The Loblaw court's reliance on the insured's sophistication as a touchstone for application of the contra proferentem doctrine recognizes one of the purposes of the rules is to protect parties who lack the resources or knowledge to play a real role in negotiating the contract. More recent cases acknowledge that many types of policyholders ' not just those who also act as insurers ' may have relative bargaining power equivalent to that of an insurer. In Schering Corp. v. Home Insurance Co., 712 F.2d 4, 10 n.2 (2d Cir. 1983), the Second Circuit Court of Appeals addressed the “unresolved” question of the appropriateness of construing an ambiguous contract in favor of “a large, sophisticated, counseled entity.” Id. The court held that, in such cases, the underlying adhesion-contract rationale was inapposite. Id. Though dependent on the party putting forward the contract language, many commercial insureds are represented by sophisticated brokers and employ a knowledgeable risk manager, and should fail to qualify as beneficiaries of contra proferentem.

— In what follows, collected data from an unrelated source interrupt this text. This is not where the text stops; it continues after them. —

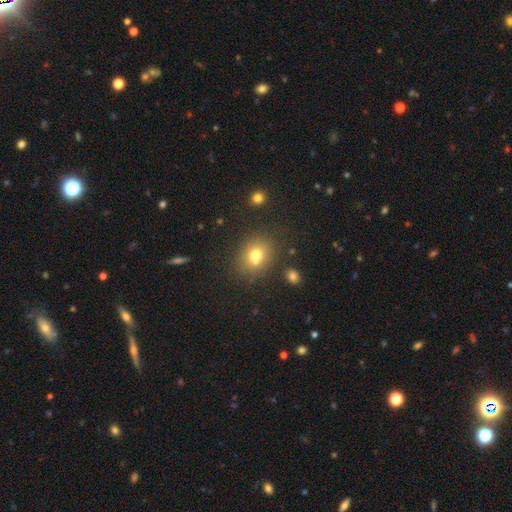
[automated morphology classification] smooth-or-featured: smooth: 72% | star or artifact: 15% | featured or disk: 14%
  how-rounded: round: 56% | in between: 43% | cigar-shaped: 1%
  merging: none: 66% | merger: 15% | minor disturbance: 13% | major disturbance: 5%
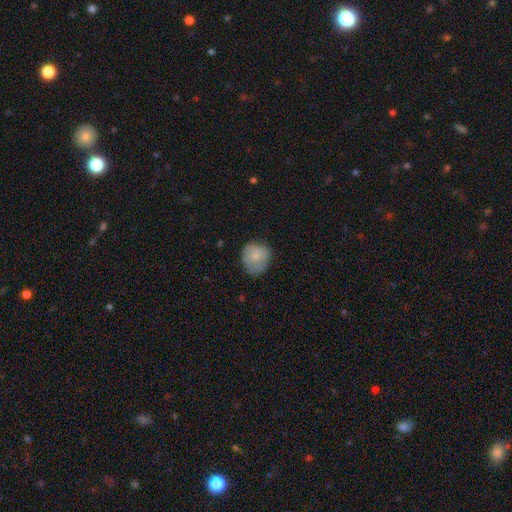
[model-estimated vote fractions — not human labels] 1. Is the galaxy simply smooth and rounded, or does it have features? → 79% smooth, 13% featured or disk, 7% star or artifact.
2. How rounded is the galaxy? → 83% round, 16% in between, 1% cigar-shaped.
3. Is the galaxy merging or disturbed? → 67% none, 25% minor disturbance, 7% major disturbance, 1% merger.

Emerging Focus on Ascertaining the Drafter

More recently, the Second Circuit has noted that “there is no general rule in New York denying sophisticated businesses the benefit of contra proferentem.” Morgan Stanley Group, Inc. v. New England Ins. Co., 225 F.3d 270, 279 (2d Cir. 2000). There, the court held that the doctrine requires focus not solely on the identity of the parties involved or their relative bargaining position, but also on the actual drafting and negotiation of the policy wording. Morgan Stanley involved a dispute over errors and omissions coverage for service as “an investment counselor” and whether the policy provided coverage when Morgan Stanley had been alleged to have acted as in that capacity when, in fact, it had not. In remanding to resolve this question, the Second Circuit instructed the district court to apply contra proferentem only in the event extrinsic evidence did not shed light on the ambiguity. Id. at 280. To reach this conclusion, the court reasoned that although Morgan Stanley was undeniably a sophisticated party, the record established that it “did not negotiate its coverage terms” and apparently had no real opportunity to do so. Id. (“[Insurer's agent] who participated in the insurance transaction testified that it was a 'standard policy' that [the insurer] 'didn't amend for anybody.'”).

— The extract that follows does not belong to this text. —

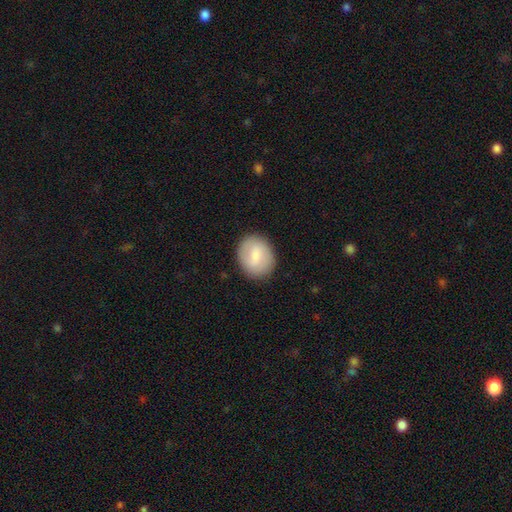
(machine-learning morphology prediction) Smooth or featured? smooth (73%)
How rounded? round (55%)
Merging? none (85%)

An Even-Handed Application of Contra Proferentem

Following the same logic articulated in Loblaw and Morgan Stanley, both federal and state courts in New York have returned to a proper focus on both relative sophistication and actual negotiating history. See e.g., Eastern Air Lines, Inc. v. Ins. Co. of the State of Pa., 96 Civ. 7113 (MGC), 2001 U.S. Dist. LEXIS 14734, at *16 (S.D.N.Y. Sept. 21, 2001) (contra proferentem not applicable in circumstances where the insured negotiated key part of its insurance contract through an experienced insurance broker). See Cummins, Inc. v. Atlantic Mutual Ins. Co., 867 N.Y.S.2d 81, 83 (App. Div. 2008) (contra proferentem not applicable where the insured was a sophisticated entity that played a major role in preparing various parts of the agreement and had equivalent bargaining power to the insurer). As these decisions illustrate, a focus on both relative sophistication and actual negotiating history often leads to a more even-handed application of the canon which is rooted in the public policy considerations that underlie it.

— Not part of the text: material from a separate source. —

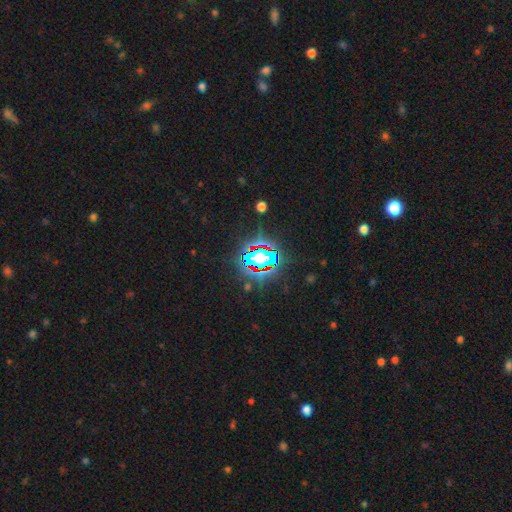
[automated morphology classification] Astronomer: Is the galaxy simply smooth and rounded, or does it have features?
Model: star or artifact — 73%.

It is possible, of course, that facts could be presented establishing that despite equivalent bargaining power, the insured prepared the language it wanted with the superior knowledge it held of its operations and the risks presented, and the wording was presented to insurers on a take-it-or-leave-it basis. In that scenario, the principles underlying the doctrine of contra proferentem mandate that any ambiguities be construed in favor of the insurer, and against the insured who offered the language in question. That logic would hold regardless of whether the insured drafted the provision at issue starting with a blank sheet of paper, or worked with its broker to prepare the particular language for the provision by referencing a selection of forms and models. Although New York decisions have not yet squarely addressed such a set of facts, it is the next logical step in returning the doctrine of contra proferentem to its roots.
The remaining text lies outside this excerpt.